WORK ITEM: The lines to be copied are those below that contain "which".

INPUT FOR THIS TASK:
"""

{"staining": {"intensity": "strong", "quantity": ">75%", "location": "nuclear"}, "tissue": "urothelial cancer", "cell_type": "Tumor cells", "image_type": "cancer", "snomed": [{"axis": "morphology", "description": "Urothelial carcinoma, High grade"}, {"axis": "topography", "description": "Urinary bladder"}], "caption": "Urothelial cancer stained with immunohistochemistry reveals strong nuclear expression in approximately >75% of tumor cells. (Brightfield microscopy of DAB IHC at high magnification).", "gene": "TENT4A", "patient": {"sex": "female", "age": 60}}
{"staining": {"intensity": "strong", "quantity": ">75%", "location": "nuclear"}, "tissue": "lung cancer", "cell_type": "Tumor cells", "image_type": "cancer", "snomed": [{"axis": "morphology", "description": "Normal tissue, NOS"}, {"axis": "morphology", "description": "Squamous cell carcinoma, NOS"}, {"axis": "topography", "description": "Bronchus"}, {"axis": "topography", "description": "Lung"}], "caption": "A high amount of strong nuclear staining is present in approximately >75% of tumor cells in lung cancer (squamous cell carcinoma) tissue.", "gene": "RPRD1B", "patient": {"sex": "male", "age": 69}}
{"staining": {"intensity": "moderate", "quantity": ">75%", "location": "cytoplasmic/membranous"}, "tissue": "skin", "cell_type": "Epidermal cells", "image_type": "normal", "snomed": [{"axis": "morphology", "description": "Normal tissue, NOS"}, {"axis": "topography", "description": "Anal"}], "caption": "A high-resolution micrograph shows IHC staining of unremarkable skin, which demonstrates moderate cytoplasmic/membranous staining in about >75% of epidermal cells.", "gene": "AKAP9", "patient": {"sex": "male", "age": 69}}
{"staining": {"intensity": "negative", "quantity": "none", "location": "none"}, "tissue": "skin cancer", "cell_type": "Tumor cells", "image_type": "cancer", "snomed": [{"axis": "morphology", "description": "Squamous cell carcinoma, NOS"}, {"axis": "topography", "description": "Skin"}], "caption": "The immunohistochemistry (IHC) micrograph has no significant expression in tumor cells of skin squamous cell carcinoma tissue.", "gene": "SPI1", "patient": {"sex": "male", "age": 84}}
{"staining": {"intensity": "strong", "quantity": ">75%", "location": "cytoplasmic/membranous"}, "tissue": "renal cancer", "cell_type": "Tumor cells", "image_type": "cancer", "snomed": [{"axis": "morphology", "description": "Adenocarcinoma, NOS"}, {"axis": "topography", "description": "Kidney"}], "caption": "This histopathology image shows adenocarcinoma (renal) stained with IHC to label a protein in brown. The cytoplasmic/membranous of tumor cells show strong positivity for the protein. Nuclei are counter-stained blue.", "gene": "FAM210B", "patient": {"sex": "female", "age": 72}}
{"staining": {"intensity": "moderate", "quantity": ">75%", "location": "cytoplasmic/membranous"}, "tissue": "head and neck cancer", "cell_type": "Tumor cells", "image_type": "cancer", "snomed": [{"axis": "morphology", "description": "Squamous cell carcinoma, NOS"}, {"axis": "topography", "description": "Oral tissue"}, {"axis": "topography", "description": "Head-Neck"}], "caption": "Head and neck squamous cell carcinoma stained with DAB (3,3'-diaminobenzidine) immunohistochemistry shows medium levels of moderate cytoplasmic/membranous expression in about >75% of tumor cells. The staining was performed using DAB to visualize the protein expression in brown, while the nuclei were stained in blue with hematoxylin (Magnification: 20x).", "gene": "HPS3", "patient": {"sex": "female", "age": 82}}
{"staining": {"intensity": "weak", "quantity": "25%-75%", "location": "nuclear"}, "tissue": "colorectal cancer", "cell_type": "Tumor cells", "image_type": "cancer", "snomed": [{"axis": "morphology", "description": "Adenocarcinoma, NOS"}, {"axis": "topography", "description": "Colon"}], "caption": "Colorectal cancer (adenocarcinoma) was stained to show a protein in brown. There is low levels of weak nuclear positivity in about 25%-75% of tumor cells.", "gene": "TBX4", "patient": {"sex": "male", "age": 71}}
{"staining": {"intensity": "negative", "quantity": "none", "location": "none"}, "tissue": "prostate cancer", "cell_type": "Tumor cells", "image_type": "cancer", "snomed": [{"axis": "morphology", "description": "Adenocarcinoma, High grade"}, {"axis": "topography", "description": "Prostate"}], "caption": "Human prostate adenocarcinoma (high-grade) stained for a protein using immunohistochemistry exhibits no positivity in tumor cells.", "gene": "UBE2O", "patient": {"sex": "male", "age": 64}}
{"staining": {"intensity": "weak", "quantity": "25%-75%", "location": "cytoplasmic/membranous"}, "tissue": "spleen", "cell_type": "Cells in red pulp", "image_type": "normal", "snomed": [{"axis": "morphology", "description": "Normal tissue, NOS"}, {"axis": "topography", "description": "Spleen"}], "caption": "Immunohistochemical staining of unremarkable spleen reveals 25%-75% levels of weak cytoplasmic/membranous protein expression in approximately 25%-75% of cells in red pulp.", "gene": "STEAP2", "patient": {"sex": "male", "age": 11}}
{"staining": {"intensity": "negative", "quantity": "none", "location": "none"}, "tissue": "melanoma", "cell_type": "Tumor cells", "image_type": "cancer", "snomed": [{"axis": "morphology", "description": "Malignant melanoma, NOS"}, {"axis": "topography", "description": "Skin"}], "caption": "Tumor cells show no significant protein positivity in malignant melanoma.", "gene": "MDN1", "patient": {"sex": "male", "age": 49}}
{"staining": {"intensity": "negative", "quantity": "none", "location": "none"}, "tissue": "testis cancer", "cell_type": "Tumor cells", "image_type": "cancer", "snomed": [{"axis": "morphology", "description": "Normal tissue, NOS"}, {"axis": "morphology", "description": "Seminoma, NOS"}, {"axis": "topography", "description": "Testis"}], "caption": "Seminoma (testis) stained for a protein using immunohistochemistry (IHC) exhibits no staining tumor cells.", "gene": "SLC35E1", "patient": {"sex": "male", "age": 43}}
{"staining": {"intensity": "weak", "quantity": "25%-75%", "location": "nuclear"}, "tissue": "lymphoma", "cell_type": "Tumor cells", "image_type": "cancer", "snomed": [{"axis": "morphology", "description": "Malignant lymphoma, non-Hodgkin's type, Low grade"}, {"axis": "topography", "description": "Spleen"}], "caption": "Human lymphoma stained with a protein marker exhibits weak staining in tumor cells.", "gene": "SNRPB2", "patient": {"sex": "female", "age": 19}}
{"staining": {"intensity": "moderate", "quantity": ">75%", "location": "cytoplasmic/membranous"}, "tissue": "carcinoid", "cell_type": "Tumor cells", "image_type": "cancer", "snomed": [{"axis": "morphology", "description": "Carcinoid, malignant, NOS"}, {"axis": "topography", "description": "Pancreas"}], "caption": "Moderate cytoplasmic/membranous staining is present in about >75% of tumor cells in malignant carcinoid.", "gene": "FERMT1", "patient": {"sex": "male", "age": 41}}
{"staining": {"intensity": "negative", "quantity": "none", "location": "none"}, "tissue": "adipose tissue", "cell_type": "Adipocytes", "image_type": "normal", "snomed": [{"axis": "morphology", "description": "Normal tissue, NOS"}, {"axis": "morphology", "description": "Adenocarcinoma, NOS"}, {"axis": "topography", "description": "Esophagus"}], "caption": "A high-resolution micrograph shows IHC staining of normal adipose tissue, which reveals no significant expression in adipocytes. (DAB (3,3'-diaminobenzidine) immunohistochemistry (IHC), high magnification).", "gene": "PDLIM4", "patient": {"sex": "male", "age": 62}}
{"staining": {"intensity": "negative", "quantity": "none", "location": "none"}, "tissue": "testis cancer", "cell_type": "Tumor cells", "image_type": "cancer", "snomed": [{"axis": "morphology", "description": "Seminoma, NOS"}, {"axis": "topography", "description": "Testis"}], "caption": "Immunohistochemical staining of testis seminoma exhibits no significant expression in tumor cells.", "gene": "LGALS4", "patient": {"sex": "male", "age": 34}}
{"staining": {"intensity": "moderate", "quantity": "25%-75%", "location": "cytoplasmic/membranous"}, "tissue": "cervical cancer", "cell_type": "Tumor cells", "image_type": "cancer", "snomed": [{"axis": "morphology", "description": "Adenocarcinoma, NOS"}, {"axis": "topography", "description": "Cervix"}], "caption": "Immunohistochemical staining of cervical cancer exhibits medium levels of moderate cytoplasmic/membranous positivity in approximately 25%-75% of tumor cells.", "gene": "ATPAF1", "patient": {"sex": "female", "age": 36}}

"""

REPLY:
{"staining": {"intensity": "moderate", "quantity": ">75%", "location": "cytoplasmic/membranous"}, "tissue": "skin", "cell_type": "Epidermal cells", "image_type": "normal", "snomed": [{"axis": "morphology", "description": "Normal tissue, NOS"}, {"axis": "topography", "description": "Anal"}], "caption": "A high-resolution micrograph shows IHC staining of unremarkable skin, which demonstrates moderate cytoplasmic/membranous staining in about >75% of epidermal cells.", "gene": "AKAP9", "patient": {"sex": "male", "age": 69}}
{"staining": {"intensity": "negative", "quantity": "none", "location": "none"}, "tissue": "adipose tissue", "cell_type": "Adipocytes", "image_type": "normal", "snomed": [{"axis": "morphology", "description": "Normal tissue, NOS"}, {"axis": "morphology", "description": "Adenocarcinoma, NOS"}, {"axis": "topography", "description": "Esophagus"}], "caption": "A high-resolution micrograph shows IHC staining of normal adipose tissue, which reveals no significant expression in adipocytes. (DAB (3,3'-diaminobenzidine) immunohistochemistry (IHC), high magnification).", "gene": "PDLIM4", "patient": {"sex": "male", "age": 62}}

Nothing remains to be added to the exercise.